§ **Textabschnitt**

Neue Gesetzeslage: kein gesetzliches Schriftformgebot mehr für Gewerbemietverträge

Köln, 05.03.2025

Zum 1. Januar 2025 sind die für das Mietrecht relevanten Regelungen des sogenannten „Vierten Bürokratieentlastungsgesetzes“ (BEG IV) in Kraft getreten. Sie sollen unter anderem durch Digitalisierung einen Beitrag zum dringend nötigen Bürokratieabbau leisten. Nachdem wir im vergangenen Jahr bereits die damals noch
geplante Gesetzesänderung in unseren Legal Updates vom 16. April 2024 und 7. Oktober 2024 erörtert haben, möchten wir mit diesem Beitrag über die nun seit dem 1. Januar 2025 geltende Rechtslage in Bezug auf die Formvorschriften für gewerbliche Mietverträge informieren, da diese in der Immobilienbranche von
wesentlicher Bedeutung sind. 

Weitere mietrechtlich relevante Gesetzesänderungen – namentlich die Belegeinsicht des Mieters in die Abrechnungsunterlagen und der textförmige Widerspruch des Mieters gegen eine Kündigung – betreffen das Wohnraummietrecht und sollen hier nicht näher behandelt werden.

Die bisherige Rechtslage

Mietverträge bedürfen grundsätzlich keiner bestimmten Form. Sollte ein Mietvertrag aber eine Festlaufzeit von über einem Jahr haben, musste dieser – vor allem aus Gründen des Erwerberschutzes – nach der alten Rechtslage die schriftliche Form gemäß §§ 578 a. F., 550, 126 BGB wahren. Bei Nichteinhaltung war der Vertrag zwar wirksam, galt aber als auf unbestimmte Zeit geschlossen und konnte deshalb unter Einhaltung der gesetzlichen Kündigungsfristen jederzeit gekündigt werden, sofern seit Überlassung des Mietgegenstands mindestens ein Jahr vergangen war. Die Tragweite eines Formverstoßes konnte folglich enorme wirtschaftliche Auswirkungen haben. 

Hintergrund für das gesetzlich verankerte Schriftformgebot für Mietverträge gemäß § 550 BGB ist insbesondere der Erwerberschutz, da der Erwerber einer Immobilie nach § 566 BGB automatisch in alle Rechte und Pflichten eines bestehenden Mietvertrags als neuer Vermieter eintritt („Kauf bricht nicht Miete“). Daneben hat die Vorschrift des § 550 BGB aber auch eine Klarstellungs-, Beweis- und Warnfunktion, beispielsweise vor übereilten Vertragsschlüssen mit langer Bindungswirkung.

§ **Arbeitsanweisungen**
1) Prüfen Sie, ob die Aussagen (a), (b) und (c) mit dem Text zum Schriftformgebot übereinstimmen, und antworten Sie jeweils mit Ja oder Nein samt den entscheidenden Worten des Textes als wörtlichem Zitat. (a) Die mietrechtlich relevanten Regelungen des BEG IV sind zum 1. Januar 2025 in Kraft getreten. (b) Nach alter Rechtslage war ein Mietvertrag bei Nichteinhaltung der Schriftform unwirksam. (c) Die Belegeinsicht des Mieters wird im Text ausführlich behandelt.
2) Zitieren Sie bitte aus dem Text zum Schriftformgebot alles von „Die bisherige Rechtslage“ bis hinunter zu „wirtschaftliche Auswirkungen haben.“.
Die anschließenden Daten haben mit dem Text zum Schriftformgebot nichts zu tun.

§ **Bereitgestellte Daten**
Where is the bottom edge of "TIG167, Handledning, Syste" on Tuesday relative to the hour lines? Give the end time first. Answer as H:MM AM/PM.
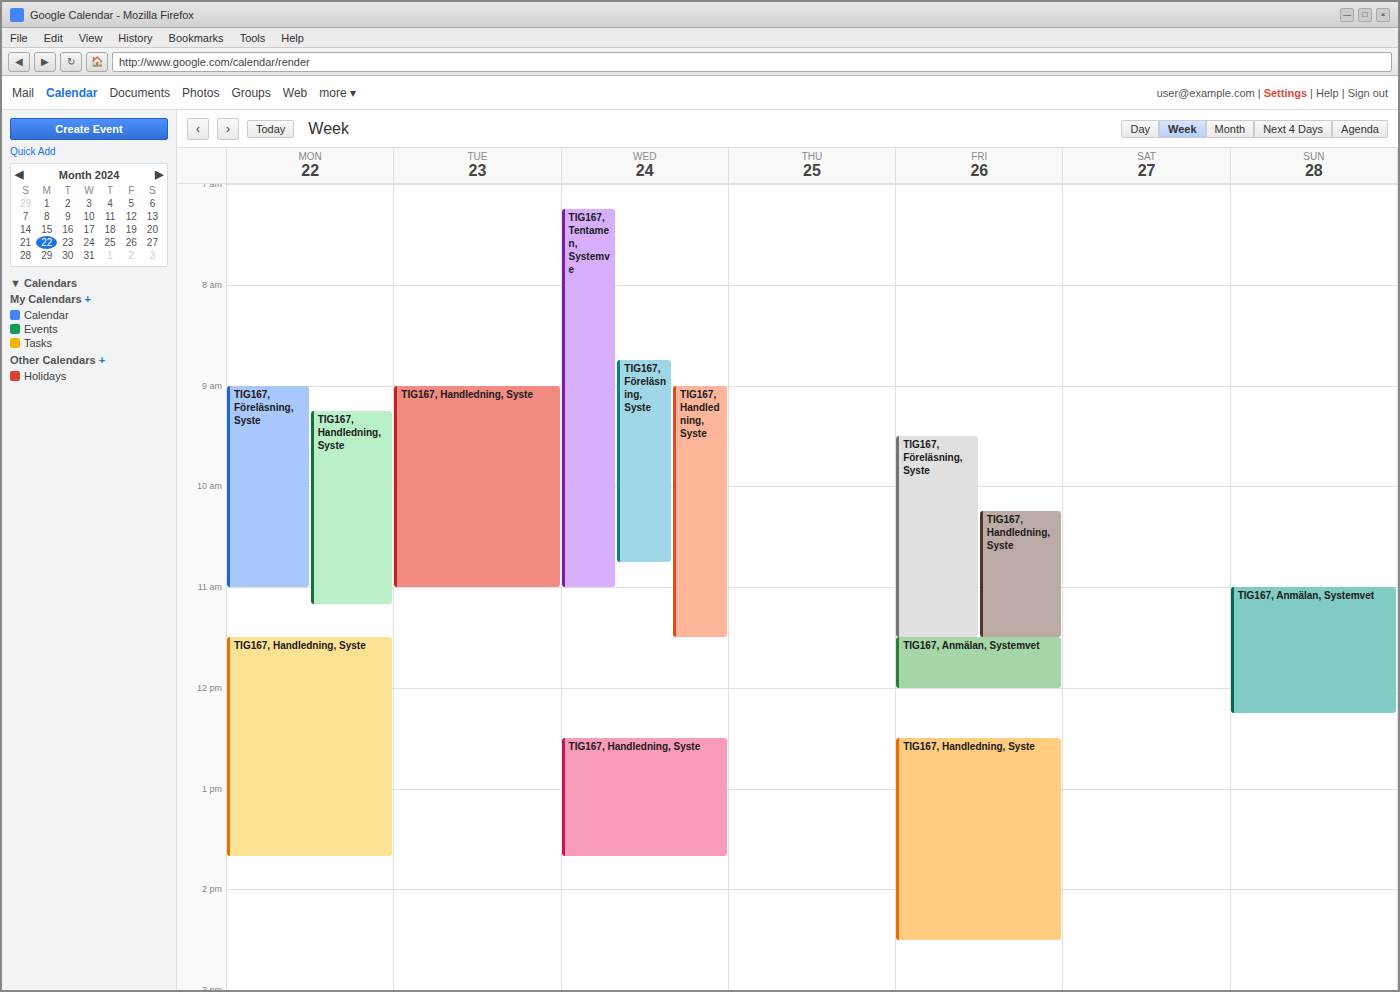
11:00 AM -- exactly on the 11 AM line.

§ **Lösungen**
1)
(a) Ja: „Zum 1. Januar 2025 sind die für das Mietrecht relevanten Regelungen des sogenannten „Vierten Bürokratieentlastungsgesetzes“ (BEG IV) in Kraft getreten.“
(b) Nein: „Bei Nichteinhaltung war der Vertrag zwar wirksam, galt aber als auf unbestimmte Zeit geschlossen“
(c) Nein: „betreffen das Wohnraummietrecht und sollen hier nicht näher behandelt werden“

2)
Die bisherige Rechtslage

Mietverträge bedürfen grundsätzlich keiner bestimmten Form. Sollte ein Mietvertrag aber eine Festlaufzeit von über einem Jahr haben, musste dieser – vor allem aus Gründen des Erwerberschutzes – nach der alten Rechtslage die schriftliche Form gemäß §§ 578 a. F., 550, 126 BGB wahren. Bei Nichteinhaltung war der Vertrag zwar wirksam, galt aber als auf unbestimmte Zeit geschlossen und konnte deshalb unter Einhaltung der gesetzlichen Kündigungsfristen jederzeit gekündigt werden, sofern seit Überlassung des Mietgegenstands mindestens ein Jahr vergangen war. Die Tragweite eines Formverstoßes konnte folglich enorme wirtschaftliche Auswirkungen haben.